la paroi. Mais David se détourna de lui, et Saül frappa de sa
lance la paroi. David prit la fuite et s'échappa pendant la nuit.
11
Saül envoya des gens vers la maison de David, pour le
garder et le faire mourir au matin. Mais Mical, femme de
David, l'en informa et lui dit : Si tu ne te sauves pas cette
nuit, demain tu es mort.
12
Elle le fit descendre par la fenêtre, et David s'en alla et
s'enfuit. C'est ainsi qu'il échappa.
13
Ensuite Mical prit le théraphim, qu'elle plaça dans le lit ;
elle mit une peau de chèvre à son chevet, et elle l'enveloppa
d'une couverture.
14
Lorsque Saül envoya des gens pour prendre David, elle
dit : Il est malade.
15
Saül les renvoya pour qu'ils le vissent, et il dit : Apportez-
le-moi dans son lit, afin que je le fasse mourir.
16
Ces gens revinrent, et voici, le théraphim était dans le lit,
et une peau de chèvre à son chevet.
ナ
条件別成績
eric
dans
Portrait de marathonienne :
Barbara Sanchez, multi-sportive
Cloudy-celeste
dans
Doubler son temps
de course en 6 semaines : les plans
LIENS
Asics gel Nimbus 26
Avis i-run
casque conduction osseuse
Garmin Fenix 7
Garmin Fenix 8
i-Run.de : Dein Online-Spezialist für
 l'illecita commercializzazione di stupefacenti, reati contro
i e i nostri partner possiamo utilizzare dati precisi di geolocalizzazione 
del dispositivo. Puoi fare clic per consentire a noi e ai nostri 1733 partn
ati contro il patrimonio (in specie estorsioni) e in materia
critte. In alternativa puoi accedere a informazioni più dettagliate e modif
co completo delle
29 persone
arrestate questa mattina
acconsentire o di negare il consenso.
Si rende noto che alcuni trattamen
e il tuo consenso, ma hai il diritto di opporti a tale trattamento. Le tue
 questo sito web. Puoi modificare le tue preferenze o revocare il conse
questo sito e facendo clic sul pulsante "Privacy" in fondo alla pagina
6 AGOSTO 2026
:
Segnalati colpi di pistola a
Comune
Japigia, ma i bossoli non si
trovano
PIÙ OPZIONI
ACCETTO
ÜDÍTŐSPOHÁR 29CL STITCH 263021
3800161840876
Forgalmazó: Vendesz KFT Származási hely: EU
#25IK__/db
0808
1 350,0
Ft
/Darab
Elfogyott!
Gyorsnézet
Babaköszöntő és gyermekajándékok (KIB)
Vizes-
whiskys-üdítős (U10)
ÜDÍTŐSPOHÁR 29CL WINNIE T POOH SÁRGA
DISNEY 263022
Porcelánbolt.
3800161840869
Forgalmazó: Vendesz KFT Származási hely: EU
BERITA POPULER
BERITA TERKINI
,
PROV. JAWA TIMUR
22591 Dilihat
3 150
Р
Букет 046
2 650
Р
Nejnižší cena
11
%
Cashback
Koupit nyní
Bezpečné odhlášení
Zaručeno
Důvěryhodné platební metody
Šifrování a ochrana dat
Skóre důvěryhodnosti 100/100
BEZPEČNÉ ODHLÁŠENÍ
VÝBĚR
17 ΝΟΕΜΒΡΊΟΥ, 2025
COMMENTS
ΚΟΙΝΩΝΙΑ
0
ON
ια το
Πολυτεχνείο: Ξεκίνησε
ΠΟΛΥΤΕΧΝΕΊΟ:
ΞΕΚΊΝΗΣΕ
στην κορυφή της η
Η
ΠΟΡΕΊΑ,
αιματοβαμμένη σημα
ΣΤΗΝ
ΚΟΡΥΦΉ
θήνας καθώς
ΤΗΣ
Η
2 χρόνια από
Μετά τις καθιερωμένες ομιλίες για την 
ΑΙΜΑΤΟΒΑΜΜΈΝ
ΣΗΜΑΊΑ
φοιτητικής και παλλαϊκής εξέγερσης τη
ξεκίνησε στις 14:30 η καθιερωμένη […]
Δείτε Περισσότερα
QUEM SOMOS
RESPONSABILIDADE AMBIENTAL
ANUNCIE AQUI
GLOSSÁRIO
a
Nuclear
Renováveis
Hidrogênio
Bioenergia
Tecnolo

--*--

__To-do item__. Turn every line of text in the records above into a single numbered list, leaving out any blank lines.

__Response below__.
1. la paroi. Mais David se détourna de lui, et Saül frappa de sa
2. lance la paroi. David prit la fuite et s'échappa pendant la nuit.
3. 11
4. Saül envoya des gens vers la maison de David, pour le
5. garder et le faire mourir au matin. Mais Mical, femme de
6. David, l'en informa et lui dit : Si tu ne te sauves pas cette
7. nuit, demain tu es mort.
8. 12
9. Elle le fit descendre par la fenêtre, et David s'en alla et
10. s'enfuit. C'est ainsi qu'il échappa.
11. 13
12. Ensuite Mical prit le théraphim, qu'elle plaça dans le lit ;
13. elle mit une peau de chèvre à son chevet, et elle l'enveloppa
14. d'une couverture.
15. 14
16. Lorsque Saül envoya des gens pour prendre David, elle
17. dit : Il est malade.
18. 15
19. Saül les renvoya pour qu'ils le vissent, et il dit : Apportez-
20. le-moi dans son lit, afin que je le fasse mourir.
21. 16
22. Ces gens revinrent, et voici, le théraphim était dans le lit,
23. et une peau de chèvre à son chevet.
24. ナ
25. 条件別成績
26. eric
27. dans
28. Portrait de marathonienne :
29. Barbara Sanchez, multi-sportive
30. Cloudy-celeste
31. dans
32. Doubler son temps
33. de course en 6 semaines : les plans
34. LIENS
35. Asics gel Nimbus 26
36. Avis i-run
37. casque conduction osseuse
38. Garmin Fenix 7
39. Garmin Fenix 8
40. i-Run.de : Dein Online-Spezialist für
41.  l'illecita commercializzazione di stupefacenti, reati contro
42. i e i nostri partner possiamo utilizzare dati precisi di geolocalizzazione 
43. del dispositivo. Puoi fare clic per consentire a noi e ai nostri 1733 partn
44. ati contro il patrimonio (in specie estorsioni) e in materia
45. critte. In alternativa puoi accedere a informazioni più dettagliate e modif
46. co completo delle
47. 29 persone
48. arrestate questa mattina
49. acconsentire o di negare il consenso.
50. Si rende noto che alcuni trattamen
51. e il tuo consenso, ma hai il diritto di opporti a tale trattamento. Le tue
52.  questo sito web. Puoi modificare le tue preferenze o revocare il conse
53. questo sito e facendo clic sul pulsante "Privacy" in fondo alla pagina
54. 6 AGOSTO 2026
55. :
56. Segnalati colpi di pistola a
57. Comune
58. Japigia, ma i bossoli non si
59. trovano
60. PIÙ OPZIONI
61. ACCETTO
62. ÜDÍTŐSPOHÁR 29CL STITCH 263021
63. 3800161840876
64. Forgalmazó: Vendesz KFT Származási hely: EU
65. #25IK__/db
66. 0808
67. 1 350,0
68. Ft
69. /Darab
70. Elfogyott!
71. Gyorsnézet
72. Babaköszöntő és gyermekajándékok (KIB)
73. Vizes-
74. whiskys-üdítős (U10)
75. ÜDÍTŐSPOHÁR 29CL WINNIE T POOH SÁRGA
76. DISNEY 263022
77. Porcelánbolt.
78. 3800161840869
79. Forgalmazó: Vendesz KFT Származási hely: EU
80. BERITA POPULER
81. BERITA TERKINI
82. ,
83. PROV. JAWA TIMUR
84. 22591 Dilihat
85. 3 150
86. Р
87. Букет 046
88. 2 650
89. Р
90. Nejnižší cena
91. 11
92. %
93. Cashback
94. Koupit nyní
95. Bezpečné odhlášení
96. Zaručeno
97. Důvěryhodné platební metody
98. Šifrování a ochrana dat
99. Skóre důvěryhodnosti 100/100
100. BEZPEČNÉ ODHLÁŠENÍ
101. VÝBĚR
102. 17 ΝΟΕΜΒΡΊΟΥ, 2025
103. COMMENTS
104. ΚΟΙΝΩΝΙΑ
105. 0
106. ON
107. ια το
108. Πολυτεχνείο: Ξεκίνησε
109. ΠΟΛΥΤΕΧΝΕΊΟ:
110. ΞΕΚΊΝΗΣΕ
111. στην κορυφή της η
112. Η
113. ΠΟΡΕΊΑ,
114. αιματοβαμμένη σημα
115. ΣΤΗΝ
116. ΚΟΡΥΦΉ
117. θήνας καθώς
118. ΤΗΣ
119. Η
120. 2 χρόνια από
121. Μετά τις καθιερωμένες ομιλίες για την 
122. ΑΙΜΑΤΟΒΑΜΜΈΝ
123. ΣΗΜΑΊΑ
124. φοιτητικής και παλλαϊκής εξέγερσης τη
125. ξεκίνησε στις 14:30 η καθιερωμένη […]
126. Δείτε Περισσότερα
127. QUEM SOMOS
128. RESPONSABILIDADE AMBIENTAL
129. ANUNCIE AQUI
130. GLOSSÁRIO
131. a
132. Nuclear
133. Renováveis
134. Hidrogênio
135. Bioenergia
136. Tecnolo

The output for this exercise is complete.